Love, Hate and Other Filters(61)
“I gave him the G-rated version of finding you.”
“Which is why you and I are both still standing right now.”
“This … us … isn’t going to be easy, is it?”
“No. But I’ve gotten pretty good at sneaking out, and since I’m probably grounded for life, that skill is going to come in handy.” I drop my voice to a whisper. “I wish you didn’t have to leave. I wish I could leave with you.”
“Me, too, but under the present circumstances—”
I hug Phil. I don’t care if my parents see us. I’m tired of hiding all the important parts of myself.
My father walks back up the driveway after the last of the police cars have pulled away. He extends his right hand to Phil. “Thank you for bringing Maya back home. And for helping her. We are indebted to you.”
“Sir, it was nothing. I’m glad Maya’s safe.”
My dad nods at Phil and then walks past. He pauses and turns his head back. “Maya, it’s very late. You should come inside.”
“I’ll be there in a second, Dad.”
Phil waits for the front door to shut. “I don’t suppose I can kiss you now?”
“I guarantee it’s a drive-in movie at my front window.”
“I’ll take a rain check, then.”
Phil gets into his car and eases out of the driveway, waving as he pulls away. I try to shake the foreboding sense that this is the end of something instead of the beginning. I try to grasp at the spark of optimism I felt at the amusement park before Brian attacked me. But it feels beyond reach, and that makes me more anxious. I walk into the house, steeling myself for the inquisition.
My aunt is alone at the kitchen table. Hina rises to hug me and says, “Your mom is in bed. Your father is with her. It’s been … a lot.”
I begin to open my mouth to respond, but Hina puts her hand on my arm and says, “It’s late, and everyone is tired. Let’s talk about this tomorrow?”
Guilt surges through my body as my aunt speaks, but so does defiance. “They’re forcing their fears on me.”
“Running away didn’t exactly assuage their concerns.”
“I know. It was stupid. But I was going to explode if I stayed here one more minute.”
Hina smiles and cups my cheek in her hand. It’s a maternal gesture that I’m much more willing to receive from her than my actual mother.

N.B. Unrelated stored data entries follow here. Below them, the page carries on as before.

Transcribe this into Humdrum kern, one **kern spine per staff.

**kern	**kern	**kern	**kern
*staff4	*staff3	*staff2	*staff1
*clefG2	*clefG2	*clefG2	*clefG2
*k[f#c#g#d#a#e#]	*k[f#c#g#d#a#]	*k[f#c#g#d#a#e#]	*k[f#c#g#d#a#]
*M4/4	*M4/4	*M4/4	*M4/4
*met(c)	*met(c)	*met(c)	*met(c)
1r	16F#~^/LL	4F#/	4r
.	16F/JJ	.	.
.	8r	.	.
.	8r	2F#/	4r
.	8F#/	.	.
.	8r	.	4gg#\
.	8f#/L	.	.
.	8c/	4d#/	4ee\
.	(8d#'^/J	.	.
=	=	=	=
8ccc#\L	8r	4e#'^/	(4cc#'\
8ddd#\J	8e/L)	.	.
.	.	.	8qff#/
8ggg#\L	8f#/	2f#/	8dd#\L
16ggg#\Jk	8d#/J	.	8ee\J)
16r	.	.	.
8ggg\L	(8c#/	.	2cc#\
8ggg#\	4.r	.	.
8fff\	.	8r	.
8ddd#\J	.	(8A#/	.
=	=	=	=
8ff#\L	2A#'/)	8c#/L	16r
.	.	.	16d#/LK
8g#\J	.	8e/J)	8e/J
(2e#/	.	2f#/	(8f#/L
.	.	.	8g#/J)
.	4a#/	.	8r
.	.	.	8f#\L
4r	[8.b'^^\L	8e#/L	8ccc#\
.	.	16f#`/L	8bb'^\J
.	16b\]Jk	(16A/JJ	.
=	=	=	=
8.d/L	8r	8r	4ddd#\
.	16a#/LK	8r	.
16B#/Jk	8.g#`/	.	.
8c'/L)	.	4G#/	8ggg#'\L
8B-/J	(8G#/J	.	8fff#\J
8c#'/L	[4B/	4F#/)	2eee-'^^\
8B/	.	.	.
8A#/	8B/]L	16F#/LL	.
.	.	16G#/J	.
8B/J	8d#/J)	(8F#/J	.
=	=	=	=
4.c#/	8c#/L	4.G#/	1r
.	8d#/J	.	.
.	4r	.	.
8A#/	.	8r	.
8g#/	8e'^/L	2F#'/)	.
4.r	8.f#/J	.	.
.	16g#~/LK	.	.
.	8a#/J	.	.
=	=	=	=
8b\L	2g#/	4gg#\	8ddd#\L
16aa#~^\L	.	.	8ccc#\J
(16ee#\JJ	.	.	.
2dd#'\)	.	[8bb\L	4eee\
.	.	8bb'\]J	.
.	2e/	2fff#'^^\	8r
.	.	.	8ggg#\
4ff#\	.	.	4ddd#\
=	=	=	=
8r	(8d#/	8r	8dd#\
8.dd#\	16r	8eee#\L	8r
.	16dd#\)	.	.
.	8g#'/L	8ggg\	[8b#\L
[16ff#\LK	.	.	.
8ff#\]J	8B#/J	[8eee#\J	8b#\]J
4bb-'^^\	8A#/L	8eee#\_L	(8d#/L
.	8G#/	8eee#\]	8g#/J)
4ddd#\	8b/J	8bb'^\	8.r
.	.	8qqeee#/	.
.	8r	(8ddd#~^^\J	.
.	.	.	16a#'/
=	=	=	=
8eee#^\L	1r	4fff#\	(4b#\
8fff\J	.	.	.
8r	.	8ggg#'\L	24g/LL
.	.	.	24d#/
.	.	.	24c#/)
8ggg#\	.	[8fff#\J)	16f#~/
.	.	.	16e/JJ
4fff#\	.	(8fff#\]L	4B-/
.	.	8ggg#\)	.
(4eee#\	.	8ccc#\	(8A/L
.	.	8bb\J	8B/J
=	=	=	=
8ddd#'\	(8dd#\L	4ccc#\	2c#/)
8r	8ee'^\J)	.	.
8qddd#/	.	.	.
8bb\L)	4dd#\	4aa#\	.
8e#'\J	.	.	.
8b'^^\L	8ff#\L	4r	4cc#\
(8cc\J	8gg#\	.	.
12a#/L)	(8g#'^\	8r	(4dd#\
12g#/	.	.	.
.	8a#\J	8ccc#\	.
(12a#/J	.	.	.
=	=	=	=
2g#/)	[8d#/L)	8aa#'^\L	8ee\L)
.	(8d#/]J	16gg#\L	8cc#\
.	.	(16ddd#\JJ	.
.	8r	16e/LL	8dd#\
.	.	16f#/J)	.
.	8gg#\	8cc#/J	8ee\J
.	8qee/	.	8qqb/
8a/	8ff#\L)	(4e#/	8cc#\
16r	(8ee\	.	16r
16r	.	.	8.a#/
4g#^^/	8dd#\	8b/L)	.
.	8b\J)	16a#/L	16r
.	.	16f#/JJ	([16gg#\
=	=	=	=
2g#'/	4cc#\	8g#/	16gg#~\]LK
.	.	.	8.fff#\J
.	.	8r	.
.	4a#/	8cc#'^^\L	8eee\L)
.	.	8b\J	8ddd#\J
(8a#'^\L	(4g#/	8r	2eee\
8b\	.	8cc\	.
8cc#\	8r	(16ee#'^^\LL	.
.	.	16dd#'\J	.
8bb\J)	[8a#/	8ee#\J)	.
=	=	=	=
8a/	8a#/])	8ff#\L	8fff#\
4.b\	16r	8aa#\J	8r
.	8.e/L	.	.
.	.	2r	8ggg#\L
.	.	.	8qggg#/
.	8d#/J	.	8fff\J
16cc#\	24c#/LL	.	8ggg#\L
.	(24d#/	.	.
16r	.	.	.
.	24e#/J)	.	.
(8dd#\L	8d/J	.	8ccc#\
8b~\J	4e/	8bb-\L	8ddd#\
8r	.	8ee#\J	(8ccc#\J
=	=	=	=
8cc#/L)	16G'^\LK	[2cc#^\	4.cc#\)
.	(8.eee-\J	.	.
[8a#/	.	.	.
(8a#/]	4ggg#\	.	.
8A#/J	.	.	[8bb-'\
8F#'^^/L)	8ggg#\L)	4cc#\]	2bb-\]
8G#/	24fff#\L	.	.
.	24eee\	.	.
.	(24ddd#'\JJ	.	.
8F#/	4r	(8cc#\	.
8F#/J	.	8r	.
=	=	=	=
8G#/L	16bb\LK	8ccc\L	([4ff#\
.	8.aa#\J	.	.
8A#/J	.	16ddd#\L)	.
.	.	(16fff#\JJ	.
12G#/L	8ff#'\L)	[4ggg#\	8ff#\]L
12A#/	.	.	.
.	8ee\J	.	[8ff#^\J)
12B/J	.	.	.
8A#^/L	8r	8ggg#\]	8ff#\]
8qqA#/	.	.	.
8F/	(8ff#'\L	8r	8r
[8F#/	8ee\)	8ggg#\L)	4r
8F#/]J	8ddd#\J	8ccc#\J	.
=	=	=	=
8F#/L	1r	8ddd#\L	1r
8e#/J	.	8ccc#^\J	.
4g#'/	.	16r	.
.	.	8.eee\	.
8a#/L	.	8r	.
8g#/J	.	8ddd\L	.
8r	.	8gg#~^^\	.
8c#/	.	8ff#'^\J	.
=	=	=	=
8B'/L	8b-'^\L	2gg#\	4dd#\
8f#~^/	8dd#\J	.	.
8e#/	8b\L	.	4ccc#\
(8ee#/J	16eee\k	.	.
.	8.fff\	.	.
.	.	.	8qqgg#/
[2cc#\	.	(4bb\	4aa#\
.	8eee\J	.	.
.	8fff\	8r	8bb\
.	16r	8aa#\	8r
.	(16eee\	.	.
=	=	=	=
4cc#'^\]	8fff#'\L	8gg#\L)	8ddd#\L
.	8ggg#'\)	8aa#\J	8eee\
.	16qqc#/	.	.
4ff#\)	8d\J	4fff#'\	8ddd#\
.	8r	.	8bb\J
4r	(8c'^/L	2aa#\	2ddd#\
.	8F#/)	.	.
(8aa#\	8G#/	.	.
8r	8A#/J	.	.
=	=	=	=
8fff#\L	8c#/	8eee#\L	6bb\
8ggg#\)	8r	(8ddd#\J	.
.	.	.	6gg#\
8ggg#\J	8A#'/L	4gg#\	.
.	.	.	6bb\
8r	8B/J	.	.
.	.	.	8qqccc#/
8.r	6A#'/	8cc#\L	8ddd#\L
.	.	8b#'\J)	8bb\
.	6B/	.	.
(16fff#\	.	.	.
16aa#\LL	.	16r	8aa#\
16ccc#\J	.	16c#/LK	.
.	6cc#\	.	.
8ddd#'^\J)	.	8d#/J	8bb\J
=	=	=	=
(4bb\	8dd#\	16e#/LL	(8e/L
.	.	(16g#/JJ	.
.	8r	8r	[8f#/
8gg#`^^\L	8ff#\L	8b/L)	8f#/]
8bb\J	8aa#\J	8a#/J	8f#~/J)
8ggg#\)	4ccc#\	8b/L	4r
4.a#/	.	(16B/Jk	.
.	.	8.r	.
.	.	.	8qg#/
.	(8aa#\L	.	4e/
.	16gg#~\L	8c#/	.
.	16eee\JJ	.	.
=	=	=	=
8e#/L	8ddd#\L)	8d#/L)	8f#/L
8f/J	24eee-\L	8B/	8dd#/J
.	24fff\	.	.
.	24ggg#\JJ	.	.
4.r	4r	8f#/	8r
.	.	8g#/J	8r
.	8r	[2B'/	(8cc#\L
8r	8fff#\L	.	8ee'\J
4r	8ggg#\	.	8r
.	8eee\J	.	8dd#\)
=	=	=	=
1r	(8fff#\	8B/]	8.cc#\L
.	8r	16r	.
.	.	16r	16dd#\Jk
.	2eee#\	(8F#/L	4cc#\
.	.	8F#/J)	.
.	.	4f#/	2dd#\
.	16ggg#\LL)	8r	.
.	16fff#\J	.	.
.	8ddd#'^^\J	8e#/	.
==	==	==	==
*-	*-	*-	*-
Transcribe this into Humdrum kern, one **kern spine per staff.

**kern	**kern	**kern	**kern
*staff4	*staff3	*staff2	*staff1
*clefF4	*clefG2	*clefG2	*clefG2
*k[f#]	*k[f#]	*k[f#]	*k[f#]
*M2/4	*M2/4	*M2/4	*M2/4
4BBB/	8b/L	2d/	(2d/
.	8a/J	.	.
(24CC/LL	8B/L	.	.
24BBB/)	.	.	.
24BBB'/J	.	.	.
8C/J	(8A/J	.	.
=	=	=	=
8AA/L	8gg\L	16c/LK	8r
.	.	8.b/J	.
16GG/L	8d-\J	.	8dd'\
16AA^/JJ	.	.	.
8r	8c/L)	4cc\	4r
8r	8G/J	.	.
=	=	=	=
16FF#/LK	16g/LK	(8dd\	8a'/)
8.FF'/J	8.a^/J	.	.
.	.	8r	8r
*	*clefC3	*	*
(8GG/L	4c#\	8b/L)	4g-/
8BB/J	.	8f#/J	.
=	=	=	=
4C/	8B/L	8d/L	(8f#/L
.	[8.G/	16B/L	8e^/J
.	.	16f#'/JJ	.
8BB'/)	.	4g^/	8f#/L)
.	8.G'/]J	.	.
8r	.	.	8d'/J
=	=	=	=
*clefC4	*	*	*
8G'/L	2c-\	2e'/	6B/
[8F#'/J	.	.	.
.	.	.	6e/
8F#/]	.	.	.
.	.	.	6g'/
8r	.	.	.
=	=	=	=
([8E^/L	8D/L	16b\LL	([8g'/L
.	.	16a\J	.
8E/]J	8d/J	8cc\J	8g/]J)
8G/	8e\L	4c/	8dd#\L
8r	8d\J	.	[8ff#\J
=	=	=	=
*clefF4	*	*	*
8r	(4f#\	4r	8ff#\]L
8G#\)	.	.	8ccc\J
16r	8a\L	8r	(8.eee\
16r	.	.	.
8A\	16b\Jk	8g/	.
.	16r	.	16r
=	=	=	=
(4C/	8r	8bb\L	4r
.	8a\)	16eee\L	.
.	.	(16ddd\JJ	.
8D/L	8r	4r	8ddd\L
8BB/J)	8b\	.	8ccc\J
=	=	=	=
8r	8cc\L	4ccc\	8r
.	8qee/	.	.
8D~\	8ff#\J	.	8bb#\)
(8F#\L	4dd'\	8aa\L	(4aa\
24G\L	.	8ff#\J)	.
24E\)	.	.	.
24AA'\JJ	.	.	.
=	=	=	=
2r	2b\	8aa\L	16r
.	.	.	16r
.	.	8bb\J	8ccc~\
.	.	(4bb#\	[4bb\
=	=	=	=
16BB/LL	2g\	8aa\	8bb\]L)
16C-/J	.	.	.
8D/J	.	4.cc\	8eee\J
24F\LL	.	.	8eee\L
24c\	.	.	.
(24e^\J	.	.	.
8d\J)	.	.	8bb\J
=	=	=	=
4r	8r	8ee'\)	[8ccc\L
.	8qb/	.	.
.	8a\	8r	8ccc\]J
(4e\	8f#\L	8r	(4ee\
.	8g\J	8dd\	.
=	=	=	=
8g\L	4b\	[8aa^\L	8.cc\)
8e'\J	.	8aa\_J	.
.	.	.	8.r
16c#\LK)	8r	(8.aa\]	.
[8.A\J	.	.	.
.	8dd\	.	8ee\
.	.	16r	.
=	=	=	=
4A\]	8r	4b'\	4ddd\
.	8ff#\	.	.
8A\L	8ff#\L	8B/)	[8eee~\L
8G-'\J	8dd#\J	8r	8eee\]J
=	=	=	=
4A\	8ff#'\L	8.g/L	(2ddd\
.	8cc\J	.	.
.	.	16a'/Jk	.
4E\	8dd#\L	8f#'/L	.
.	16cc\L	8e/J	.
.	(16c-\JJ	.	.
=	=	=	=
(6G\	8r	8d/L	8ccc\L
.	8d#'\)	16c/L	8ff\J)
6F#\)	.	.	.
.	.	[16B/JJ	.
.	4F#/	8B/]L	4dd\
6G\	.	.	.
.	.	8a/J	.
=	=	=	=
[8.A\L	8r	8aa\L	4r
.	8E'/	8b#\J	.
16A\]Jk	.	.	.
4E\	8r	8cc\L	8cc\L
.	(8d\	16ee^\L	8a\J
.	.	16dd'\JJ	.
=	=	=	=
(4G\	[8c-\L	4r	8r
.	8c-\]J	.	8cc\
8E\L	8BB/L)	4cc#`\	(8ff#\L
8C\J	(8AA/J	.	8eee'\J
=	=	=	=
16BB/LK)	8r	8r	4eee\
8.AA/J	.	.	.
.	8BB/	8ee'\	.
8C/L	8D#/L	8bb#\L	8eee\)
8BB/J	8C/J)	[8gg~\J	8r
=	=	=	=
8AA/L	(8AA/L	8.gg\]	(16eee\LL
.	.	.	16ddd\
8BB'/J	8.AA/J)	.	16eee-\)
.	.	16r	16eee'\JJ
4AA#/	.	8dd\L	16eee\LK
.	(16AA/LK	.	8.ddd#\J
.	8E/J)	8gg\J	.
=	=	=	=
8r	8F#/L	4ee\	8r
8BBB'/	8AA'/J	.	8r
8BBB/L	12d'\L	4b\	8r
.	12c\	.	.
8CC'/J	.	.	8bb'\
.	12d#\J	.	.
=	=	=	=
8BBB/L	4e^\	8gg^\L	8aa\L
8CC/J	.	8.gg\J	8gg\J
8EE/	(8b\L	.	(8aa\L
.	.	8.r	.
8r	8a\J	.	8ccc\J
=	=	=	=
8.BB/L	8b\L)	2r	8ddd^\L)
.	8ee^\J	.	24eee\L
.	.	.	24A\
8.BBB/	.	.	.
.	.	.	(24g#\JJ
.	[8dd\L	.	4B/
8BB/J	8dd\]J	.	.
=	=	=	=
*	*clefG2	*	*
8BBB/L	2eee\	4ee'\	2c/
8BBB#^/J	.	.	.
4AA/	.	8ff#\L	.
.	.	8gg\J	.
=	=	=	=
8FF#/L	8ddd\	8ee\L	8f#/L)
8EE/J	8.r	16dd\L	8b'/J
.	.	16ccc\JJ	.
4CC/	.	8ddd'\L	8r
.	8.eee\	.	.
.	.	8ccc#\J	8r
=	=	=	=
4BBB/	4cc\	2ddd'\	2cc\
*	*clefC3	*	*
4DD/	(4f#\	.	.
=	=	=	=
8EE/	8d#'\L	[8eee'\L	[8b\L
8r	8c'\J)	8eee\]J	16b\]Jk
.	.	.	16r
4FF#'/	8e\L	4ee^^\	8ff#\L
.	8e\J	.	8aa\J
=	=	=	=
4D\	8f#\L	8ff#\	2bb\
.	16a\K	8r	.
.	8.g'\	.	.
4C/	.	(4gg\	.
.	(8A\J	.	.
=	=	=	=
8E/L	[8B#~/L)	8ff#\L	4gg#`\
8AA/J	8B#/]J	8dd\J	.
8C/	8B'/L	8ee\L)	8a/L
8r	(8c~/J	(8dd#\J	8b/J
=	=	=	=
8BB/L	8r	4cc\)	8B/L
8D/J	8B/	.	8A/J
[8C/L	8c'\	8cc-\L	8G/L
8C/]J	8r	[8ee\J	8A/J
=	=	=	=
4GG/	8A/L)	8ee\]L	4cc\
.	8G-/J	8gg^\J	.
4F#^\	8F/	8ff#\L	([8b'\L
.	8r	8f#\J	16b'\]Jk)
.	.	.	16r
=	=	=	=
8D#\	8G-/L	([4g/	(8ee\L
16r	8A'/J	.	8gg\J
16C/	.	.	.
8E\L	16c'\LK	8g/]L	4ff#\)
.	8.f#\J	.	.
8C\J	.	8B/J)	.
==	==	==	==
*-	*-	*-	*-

I know I should want this comfort from my mom, and sometimes I do. If I’m being honest, I know I push her away because I can’t be the daughter she expects me to be and still be what I want to be at the same time. On some level, I know she’s listened to me, but she never really heard what I was trying to tell her. Maybe there’s more to it than that, but that’s all the truth I’m willing to face right now.
“So this Phil seems … like a lucky young man.” As always, Hina knows when to change the subject.
“Is he? It’s like I’m watching my life through a double fog filter. Nothing is clear.”
She laughs softly. “Knowing you, I doubt that. Maybe you know what you want to do, but you’re scared to do it. Isn’t that why you ran away—to clear your head? To figure it all out?”
I pause. Hina is right. The choice is my dreams or theirs. In that way, it’s not a real choice at all. It’s an imperative.
PBS Frontline Documentary: The War at Home
For days after, weeks even, there was paper. It fell from the sky after Ethan Branson drove his truck through the doors of the Federal Building in Springfield, exploding the heart of the country.
Scraps of paper, driver’s licenses, receipts, grocery lists, drawings in crayon and colored pencil, school pictures. Burnt, charred offerings. Words of the dead, drifting down from the heavens like feathers from birds in flight. Remember me, they whisper.
Amongst them, a singed corner of letterhead and these words:
From our beginning as a nation, we have admitted to our country and to citizenship, immigrants from the diverse lands of the world. We had faith that thereby we would best serve ourselves and mankind. 1
1 Judge Abraham Lincoln Marovitz, Nov. 17, 1994 US Naturalization Oath Ceremony
“No. That’s the final answer. End of discussion.” My dad sits stone-faced at the kitchen table. My mom stares into the four cups of tea at the counter, entranced by the little milk eddies she stirs up in each one. The air is heavy with the smell of fennel seeds, cardamom, and panic.
“I’m not asking you for permission; I’m informing you of my decision. I am going to New York in August.” I’m unusually calm and direct, which is almost the most shocking part of this entire scene. I don’t know if it’s the silent strength emanating from my aunt at my side, the soft underbelly of denial, or plain guts, but maybe for the first time, I face my parents with a kind of composure that feels adult—at least to me. Which doesn’t mean I’m not also terrified.
“This is ridiculous. You’re a child. You can’t talk to your parents this way. Ordering us around as if we’re you’re servants. We didn’t bring you into this world to treat us with such disrespect.”
“Dad, I’m sorry. But I’m not a child anymore; I’m going to be eighteen in a few weeks. I’ll be legally emancipated, and I have a right to live my life how I want.”